Children who are sexually abused often feel alone. They feel shame and guilt for the abuse that is happening to them. Many are too afraid to tell, in fear that the perpetrator may hurt them or someone they love, and some who do tell are not believed or dismissed.
In most cases, the child is sexually abused by someone they know, and often trust. This can make it even harder for them to tell. By trusting the abuser, they might not know what is happening is wrong, or they may feel obligated to keep the secret.
The abuse starts before a child’s eighth birthday for 20% of children who are sexually abused. When the abuse starts at a young age, the abuser has the time to “groom” the child, and make them believe what is happening is normal, or is their special secret. Abusers know the tricks that work to keep themselves out of trouble, and in control of the child.
Abusers are conniving people, who are looking to get their needs met. Many times, they have been abused themselves as children, but that does not justify their actions. They know what it is like to be on the other side of the abuse, and yet, they allow the cycle to continue. Instead of being a voice for the children, they place their hand tightly over the child’s mouth and steal their innocence. They know what it is like, and yet, they chose to harm a child.
My sister, my daughter, and I are in these statistics. The level of abuse varies for each of us, but the trauma caused at the hands of our perpetrators lingers inside of us. We have good days, and bad.

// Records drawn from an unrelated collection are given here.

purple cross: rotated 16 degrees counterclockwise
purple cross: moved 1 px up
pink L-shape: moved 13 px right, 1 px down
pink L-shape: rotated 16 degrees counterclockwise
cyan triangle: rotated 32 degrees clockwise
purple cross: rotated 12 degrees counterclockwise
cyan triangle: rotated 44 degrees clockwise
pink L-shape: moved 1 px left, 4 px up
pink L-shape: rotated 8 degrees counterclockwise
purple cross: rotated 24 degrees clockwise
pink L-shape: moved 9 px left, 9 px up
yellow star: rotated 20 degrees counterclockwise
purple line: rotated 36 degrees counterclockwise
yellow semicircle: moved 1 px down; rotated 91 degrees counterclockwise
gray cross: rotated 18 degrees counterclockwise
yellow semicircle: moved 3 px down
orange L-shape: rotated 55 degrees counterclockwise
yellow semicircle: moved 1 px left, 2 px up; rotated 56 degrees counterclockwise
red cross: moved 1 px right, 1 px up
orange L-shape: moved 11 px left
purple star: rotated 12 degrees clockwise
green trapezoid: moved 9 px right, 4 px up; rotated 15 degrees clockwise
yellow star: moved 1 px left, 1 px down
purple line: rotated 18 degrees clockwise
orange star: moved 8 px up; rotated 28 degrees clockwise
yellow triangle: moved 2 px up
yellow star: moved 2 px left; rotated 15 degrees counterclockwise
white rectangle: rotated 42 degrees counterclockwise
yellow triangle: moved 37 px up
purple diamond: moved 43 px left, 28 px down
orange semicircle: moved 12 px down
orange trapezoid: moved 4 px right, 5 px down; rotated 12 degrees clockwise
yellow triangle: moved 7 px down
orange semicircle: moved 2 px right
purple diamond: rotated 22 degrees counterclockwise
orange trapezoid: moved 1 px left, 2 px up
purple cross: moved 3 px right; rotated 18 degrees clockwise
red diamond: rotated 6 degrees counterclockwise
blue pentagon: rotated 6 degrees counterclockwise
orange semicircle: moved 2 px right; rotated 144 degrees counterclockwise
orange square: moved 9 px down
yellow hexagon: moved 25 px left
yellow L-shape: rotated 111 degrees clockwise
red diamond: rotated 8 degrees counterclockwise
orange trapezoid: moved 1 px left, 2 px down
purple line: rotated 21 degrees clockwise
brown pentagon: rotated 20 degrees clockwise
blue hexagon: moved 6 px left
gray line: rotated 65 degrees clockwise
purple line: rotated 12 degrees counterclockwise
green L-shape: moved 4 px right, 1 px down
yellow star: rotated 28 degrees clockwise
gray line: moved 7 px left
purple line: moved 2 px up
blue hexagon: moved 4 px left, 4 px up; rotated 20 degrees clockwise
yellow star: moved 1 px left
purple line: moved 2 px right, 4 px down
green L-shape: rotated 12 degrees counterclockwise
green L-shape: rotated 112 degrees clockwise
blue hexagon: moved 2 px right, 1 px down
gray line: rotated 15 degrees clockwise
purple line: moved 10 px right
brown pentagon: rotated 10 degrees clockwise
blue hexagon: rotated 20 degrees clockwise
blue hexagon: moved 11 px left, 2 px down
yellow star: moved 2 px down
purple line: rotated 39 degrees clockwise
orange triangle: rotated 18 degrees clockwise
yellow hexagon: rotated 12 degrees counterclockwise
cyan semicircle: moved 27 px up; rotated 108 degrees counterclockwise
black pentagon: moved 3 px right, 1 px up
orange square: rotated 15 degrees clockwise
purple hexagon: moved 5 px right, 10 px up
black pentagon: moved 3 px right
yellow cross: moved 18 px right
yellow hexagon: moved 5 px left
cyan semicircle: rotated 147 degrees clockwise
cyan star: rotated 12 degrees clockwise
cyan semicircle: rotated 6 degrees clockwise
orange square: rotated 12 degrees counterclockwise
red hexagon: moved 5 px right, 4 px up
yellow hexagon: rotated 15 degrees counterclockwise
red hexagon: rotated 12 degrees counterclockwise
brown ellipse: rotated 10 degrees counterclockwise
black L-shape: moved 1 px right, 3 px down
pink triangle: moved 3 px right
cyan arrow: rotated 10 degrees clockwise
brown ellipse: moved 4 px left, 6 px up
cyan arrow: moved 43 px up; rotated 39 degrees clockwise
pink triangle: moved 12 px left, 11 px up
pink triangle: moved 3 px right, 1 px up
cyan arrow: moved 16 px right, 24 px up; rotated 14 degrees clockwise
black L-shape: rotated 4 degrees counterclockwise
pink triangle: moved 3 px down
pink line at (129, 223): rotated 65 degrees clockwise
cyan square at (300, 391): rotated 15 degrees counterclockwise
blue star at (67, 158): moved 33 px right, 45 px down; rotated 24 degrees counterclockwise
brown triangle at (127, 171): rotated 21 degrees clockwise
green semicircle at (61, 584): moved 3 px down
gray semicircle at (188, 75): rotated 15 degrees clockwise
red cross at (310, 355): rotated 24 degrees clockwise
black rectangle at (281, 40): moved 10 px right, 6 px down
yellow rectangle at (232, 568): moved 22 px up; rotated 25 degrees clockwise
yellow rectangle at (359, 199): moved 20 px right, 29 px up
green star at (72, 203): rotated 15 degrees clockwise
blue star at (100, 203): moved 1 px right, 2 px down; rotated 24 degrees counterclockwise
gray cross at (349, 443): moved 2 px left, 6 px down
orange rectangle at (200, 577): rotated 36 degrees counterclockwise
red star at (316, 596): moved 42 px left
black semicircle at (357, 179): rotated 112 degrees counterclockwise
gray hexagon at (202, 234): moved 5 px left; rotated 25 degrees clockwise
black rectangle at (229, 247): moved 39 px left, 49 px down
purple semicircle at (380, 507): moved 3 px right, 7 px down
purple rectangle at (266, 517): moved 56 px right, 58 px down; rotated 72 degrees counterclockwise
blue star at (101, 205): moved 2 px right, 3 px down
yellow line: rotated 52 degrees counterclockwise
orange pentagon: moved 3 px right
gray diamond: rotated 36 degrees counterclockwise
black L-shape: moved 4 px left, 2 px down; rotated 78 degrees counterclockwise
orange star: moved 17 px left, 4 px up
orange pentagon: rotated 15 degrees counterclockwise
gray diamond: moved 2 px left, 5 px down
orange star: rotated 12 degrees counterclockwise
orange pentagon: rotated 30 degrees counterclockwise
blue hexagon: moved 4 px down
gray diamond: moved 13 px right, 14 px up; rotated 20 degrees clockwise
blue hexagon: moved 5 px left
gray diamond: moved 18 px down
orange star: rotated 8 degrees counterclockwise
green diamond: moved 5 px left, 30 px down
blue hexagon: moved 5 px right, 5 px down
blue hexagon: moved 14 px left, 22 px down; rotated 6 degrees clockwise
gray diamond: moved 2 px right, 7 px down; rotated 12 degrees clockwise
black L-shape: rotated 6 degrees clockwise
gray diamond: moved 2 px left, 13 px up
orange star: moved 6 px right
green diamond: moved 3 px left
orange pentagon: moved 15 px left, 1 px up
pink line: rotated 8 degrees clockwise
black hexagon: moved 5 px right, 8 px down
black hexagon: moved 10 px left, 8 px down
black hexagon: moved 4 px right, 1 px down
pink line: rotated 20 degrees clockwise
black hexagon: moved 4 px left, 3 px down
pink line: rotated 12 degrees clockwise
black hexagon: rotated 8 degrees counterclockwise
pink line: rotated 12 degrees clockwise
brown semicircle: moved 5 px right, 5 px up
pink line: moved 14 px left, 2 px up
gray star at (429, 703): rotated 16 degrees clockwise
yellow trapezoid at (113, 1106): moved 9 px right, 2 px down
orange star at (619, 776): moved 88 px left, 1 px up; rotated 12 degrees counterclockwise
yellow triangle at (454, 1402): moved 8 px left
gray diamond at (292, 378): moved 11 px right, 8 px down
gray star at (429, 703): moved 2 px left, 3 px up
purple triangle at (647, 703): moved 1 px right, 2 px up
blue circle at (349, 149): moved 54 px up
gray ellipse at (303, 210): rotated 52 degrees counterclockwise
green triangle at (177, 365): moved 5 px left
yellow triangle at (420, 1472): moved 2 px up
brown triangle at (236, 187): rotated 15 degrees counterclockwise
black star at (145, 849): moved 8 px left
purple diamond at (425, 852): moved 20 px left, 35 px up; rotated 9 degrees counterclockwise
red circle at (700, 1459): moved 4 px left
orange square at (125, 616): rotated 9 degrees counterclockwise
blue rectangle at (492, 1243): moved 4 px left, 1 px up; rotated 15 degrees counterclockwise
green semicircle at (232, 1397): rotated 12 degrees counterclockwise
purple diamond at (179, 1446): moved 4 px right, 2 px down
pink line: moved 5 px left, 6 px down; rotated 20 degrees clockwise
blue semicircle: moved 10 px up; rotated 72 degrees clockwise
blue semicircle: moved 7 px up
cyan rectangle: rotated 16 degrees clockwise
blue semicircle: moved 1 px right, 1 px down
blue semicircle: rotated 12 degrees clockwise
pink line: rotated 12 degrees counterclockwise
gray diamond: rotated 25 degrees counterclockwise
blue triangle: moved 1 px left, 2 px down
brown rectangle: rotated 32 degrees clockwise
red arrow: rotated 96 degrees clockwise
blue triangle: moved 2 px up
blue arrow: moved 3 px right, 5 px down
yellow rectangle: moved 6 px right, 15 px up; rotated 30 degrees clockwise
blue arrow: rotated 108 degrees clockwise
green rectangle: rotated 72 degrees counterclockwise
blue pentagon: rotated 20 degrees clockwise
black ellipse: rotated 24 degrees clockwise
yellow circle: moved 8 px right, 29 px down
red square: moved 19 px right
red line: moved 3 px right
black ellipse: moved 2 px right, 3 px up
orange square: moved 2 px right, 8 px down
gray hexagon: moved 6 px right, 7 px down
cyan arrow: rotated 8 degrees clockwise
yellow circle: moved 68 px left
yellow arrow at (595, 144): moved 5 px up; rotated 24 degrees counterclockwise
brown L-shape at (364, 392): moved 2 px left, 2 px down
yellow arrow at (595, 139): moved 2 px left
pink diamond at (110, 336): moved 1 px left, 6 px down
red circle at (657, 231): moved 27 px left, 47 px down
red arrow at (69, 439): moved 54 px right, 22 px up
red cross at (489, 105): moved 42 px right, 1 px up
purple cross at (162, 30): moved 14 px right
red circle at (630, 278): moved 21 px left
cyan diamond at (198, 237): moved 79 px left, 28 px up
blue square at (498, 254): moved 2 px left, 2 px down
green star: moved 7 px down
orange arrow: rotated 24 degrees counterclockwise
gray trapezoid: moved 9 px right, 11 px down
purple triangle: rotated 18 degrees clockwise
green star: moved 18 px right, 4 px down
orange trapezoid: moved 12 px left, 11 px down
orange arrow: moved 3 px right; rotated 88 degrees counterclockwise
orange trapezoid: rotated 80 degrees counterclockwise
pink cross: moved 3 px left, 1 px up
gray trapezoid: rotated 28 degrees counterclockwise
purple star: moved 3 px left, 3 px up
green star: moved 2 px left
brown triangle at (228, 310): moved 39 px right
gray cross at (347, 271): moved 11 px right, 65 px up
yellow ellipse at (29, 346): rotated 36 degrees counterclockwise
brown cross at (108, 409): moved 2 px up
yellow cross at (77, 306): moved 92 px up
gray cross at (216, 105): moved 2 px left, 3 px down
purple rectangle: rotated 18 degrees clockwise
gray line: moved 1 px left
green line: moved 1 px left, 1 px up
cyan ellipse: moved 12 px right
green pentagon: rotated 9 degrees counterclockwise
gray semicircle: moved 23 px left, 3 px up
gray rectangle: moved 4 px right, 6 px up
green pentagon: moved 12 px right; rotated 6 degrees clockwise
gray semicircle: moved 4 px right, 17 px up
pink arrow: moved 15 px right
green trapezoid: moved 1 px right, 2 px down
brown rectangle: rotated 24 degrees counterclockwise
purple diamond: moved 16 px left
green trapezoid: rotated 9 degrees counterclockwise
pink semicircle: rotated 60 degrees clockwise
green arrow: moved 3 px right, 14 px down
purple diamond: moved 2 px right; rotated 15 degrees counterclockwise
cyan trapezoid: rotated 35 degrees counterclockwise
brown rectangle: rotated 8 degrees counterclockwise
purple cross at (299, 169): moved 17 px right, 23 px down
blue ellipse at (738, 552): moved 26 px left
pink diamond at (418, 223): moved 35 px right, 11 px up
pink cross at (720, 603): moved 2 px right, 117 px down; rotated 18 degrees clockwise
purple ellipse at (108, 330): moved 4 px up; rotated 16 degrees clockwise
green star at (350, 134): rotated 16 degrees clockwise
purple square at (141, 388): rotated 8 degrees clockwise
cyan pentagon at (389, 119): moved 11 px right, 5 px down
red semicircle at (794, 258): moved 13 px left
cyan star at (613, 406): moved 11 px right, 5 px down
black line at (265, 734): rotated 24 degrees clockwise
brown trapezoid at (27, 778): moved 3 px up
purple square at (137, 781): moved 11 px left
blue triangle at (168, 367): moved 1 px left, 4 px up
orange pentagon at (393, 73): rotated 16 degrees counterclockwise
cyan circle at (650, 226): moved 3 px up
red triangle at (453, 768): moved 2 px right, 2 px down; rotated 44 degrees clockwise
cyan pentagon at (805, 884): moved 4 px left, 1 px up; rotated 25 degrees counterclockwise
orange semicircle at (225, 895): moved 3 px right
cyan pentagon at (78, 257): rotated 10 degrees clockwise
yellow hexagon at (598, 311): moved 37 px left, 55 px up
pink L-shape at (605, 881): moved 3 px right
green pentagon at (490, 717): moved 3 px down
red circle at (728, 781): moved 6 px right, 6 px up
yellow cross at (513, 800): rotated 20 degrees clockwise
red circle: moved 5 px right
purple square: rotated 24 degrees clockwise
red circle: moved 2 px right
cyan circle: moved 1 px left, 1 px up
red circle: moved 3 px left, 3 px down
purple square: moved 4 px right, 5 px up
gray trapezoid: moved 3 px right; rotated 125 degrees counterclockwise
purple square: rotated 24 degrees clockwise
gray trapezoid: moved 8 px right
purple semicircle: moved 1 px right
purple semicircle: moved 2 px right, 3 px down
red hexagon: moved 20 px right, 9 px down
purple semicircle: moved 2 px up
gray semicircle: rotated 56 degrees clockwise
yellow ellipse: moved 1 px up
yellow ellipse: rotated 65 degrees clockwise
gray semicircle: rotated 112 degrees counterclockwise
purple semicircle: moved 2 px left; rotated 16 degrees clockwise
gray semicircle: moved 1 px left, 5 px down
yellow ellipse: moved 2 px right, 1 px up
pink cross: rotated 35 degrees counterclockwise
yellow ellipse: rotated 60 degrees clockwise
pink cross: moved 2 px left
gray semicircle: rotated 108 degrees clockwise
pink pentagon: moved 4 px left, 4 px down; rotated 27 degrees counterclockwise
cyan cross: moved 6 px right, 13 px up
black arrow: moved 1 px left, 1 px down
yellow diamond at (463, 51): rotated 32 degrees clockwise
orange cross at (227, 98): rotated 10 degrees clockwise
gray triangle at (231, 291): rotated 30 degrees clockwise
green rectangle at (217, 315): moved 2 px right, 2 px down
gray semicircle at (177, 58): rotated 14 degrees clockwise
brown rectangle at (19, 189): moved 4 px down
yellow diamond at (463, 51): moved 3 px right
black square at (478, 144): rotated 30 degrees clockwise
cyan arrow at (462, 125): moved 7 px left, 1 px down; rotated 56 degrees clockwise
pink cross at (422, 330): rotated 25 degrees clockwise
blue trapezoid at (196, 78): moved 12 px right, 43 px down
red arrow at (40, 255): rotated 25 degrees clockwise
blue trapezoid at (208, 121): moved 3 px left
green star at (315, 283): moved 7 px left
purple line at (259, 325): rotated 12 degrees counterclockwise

We have days that we love ourselves, and others where we loath ourselves. There is anger and rage, guilt and shame. We question our worth. And wonder, “was it really that bad?”
Anytime a child is victimized, it is that bad.
It does not matter if it happened once, or a thousand time. The scars are there. Trust is broken. And the world becomes a different place. Three girls were touched before their eighth birthday, by men we knew. We carried secrets inside of us until we were able to release them. And we fought back.We made our voices heard. We were brave. We were strong. We put one foot in front of the other everyday to carry us a little further from our past. The few moments of the abusers’ gratification left us with a lifetime of imbedded trauma. It is our choice to ignore it or to own it and work through it.
I believe there are more than one in ten children that are sexually abused. I believe the number is much larger, but they are not ready to share their secret just yet. I believe the problem is much bigger than we know. This is a problem that we need to help with, and telling our stories is the first thing we can do.
When we share our stories, the isolation a child feels is lifted a little. The more they hear of others facing what they are facing helps take away some of the shame. A camaraderie is felt, and the world doesn’t feel so alone. These are the reasons I share my story. I know what it feels like to wonder if I was the only one. The isolation alone was enough to crush me, and the fear of what other people would think of me caused me undue stress. I didn’t know there were others.
Our voices will echo throughout the land.
“You are not alone.”
“It is not your fault.”
“You did nothing wrong.”
“You are strong.”
“You are loved.”
Tell your story. Share with others how far you have come, or how far you want to go. Together, we have the power to change the stigma attached to childhood sexual abuse.